Saved entries
┄┄┄┄┄┄┄┄┄┄┄┄┄┄┄┄┄┄┄┄

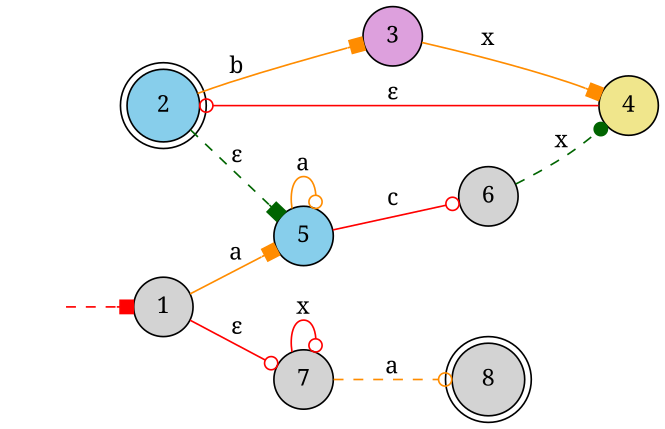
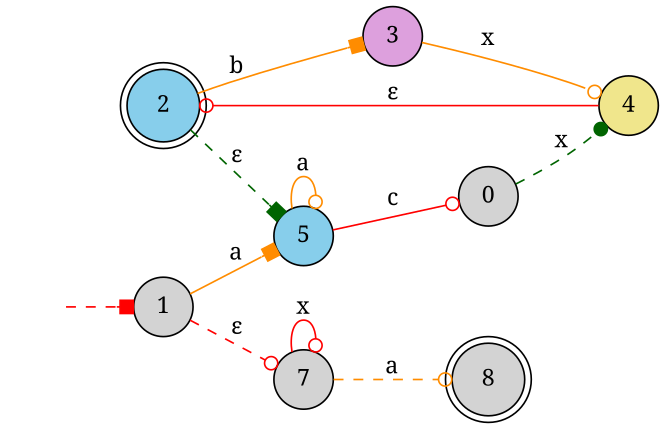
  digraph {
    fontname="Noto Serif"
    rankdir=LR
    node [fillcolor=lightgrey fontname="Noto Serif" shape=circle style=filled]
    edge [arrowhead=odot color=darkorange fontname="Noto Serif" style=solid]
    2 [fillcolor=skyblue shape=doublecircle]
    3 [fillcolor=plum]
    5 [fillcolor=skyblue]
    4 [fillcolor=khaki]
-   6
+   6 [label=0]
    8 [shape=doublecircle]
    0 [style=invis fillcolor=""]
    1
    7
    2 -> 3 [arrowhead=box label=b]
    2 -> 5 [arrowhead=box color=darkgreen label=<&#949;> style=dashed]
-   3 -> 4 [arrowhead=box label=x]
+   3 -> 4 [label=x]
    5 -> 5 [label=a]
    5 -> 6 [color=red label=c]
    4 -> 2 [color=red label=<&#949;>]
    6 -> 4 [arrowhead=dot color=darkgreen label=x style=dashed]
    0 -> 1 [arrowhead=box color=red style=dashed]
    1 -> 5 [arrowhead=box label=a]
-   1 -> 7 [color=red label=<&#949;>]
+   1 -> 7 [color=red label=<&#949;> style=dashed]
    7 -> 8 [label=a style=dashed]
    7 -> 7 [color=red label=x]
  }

┄┄┄┄┄┄┄┄┄┄┄┄┄┄┄┄┄┄┄┄

- [OBJECTIVE]:
Copy each of the items above verbatim, including the diff markers, but leave out the pictures.

- [EXERCISE SOLUTION]:
  digraph {
    fontname="Noto Serif"
    rankdir=LR
    node [fillcolor=lightgrey fontname="Noto Serif" shape=circle style=filled]
    edge [arrowhead=odot color=darkorange fontname="Noto Serif" style=solid]
    2 [fillcolor=skyblue shape=doublecircle]
    3 [fillcolor=plum]
    5 [fillcolor=skyblue]
    4 [fillcolor=khaki]
-   6
+   6 [label=0]
    8 [shape=doublecircle]
    0 [style=invis fillcolor=""]
    1
    7
    2 -> 3 [arrowhead=box label=b]
    2 -> 5 [arrowhead=box color=darkgreen label=<&#949;> style=dashed]
-   3 -> 4 [arrowhead=box label=x]
+   3 -> 4 [label=x]
    5 -> 5 [label=a]
    5 -> 6 [color=red label=c]
    4 -> 2 [color=red label=<&#949;>]
    6 -> 4 [arrowhead=dot color=darkgreen label=x style=dashed]
    0 -> 1 [arrowhead=box color=red style=dashed]
    1 -> 5 [arrowhead=box label=a]
-   1 -> 7 [color=red label=<&#949;>]
+   1 -> 7 [color=red label=<&#949;> style=dashed]
    7 -> 8 [label=a style=dashed]
    7 -> 7 [color=red label=x]
  }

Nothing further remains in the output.